What I didn’t realize about taking antipsychotics was the indirect side effect of irritability. At times these direct side effects make you really grumpy. Everyone gets irritable when they’re tired, so why wouldn’t the sedation caused by antipsychotics make you irritable? I feel most grumpy in the mornings when my brain is still asleep and my throat is burning. That’s the time people should stay away because I am literally unable to socialize properly and this annoys me. Additionally, not only am I trying to deal with the side effects of antipsychotics, but other medications, which at times also contributes to irritability.
#6 The effectiveness
So far I’ve painted an unpleasant picture and sometimes I do ask myself if I have made the right choice between taking antipsychotics and being frequently unwell.

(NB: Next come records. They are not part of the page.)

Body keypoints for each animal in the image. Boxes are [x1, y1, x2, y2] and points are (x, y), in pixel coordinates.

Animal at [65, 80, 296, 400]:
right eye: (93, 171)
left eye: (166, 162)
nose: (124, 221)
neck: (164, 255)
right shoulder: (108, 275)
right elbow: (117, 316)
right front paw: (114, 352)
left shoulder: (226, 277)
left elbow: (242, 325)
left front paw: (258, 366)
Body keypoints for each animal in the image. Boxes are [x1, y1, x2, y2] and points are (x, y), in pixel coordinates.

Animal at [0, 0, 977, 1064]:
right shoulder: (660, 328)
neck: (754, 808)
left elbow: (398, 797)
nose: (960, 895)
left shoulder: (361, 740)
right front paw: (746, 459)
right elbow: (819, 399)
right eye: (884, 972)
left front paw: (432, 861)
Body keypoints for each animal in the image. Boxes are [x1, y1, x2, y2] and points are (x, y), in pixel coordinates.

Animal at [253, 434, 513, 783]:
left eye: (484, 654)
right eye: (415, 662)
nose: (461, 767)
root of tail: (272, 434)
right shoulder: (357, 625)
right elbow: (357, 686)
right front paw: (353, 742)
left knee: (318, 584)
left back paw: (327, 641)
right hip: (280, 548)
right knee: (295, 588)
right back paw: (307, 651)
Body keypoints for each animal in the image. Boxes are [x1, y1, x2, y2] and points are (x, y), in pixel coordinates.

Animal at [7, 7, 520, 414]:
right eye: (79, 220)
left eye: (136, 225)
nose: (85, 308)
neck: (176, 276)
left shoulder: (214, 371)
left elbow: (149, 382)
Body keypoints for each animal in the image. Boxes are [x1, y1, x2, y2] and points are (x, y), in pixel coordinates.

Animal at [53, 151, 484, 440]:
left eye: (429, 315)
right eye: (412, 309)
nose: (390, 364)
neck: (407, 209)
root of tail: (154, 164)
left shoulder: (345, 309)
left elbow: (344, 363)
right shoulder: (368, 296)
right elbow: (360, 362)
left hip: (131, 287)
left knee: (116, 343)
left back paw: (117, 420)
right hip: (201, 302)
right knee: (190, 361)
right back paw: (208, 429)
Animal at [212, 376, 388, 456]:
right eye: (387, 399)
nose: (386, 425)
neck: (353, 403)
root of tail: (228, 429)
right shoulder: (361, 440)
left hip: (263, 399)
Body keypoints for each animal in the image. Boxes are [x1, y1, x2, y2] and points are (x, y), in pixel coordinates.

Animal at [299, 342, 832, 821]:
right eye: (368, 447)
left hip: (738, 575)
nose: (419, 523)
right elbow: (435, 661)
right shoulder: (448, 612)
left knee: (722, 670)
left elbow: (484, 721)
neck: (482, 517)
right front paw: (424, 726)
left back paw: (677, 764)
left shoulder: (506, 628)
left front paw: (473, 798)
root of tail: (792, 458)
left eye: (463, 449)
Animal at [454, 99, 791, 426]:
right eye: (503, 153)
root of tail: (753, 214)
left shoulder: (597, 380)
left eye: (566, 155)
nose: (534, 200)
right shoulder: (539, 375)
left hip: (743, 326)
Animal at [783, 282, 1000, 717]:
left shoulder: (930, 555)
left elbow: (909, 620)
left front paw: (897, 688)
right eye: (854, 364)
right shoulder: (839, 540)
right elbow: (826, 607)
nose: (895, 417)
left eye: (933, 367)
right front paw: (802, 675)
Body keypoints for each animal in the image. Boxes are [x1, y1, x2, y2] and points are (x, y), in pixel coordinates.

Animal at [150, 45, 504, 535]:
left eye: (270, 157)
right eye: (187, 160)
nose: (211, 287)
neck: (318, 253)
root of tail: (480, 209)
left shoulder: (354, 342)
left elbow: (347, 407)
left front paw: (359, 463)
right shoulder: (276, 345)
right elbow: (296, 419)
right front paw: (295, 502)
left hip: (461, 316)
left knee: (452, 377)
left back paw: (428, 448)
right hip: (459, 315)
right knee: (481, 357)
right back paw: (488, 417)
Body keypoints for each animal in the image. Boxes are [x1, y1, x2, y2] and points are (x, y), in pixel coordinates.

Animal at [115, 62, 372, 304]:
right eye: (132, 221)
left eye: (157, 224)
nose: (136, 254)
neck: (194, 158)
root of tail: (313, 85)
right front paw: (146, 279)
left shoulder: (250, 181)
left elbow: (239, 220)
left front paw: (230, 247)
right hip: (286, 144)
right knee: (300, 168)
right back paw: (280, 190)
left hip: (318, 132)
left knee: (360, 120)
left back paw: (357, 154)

But antipsychotics have been very effective in controlling my mania and psychosis. I marvel at how these two medications stop me from cycling in and out of mania, which I am sure is what would be happening to me if I didn’t take them. It is because of antipsychotics and a combination of other medication that I can function and enjoy life. Sometimes you have to choose the lesser of two evils and for now, the lesser evil is antipsychotics.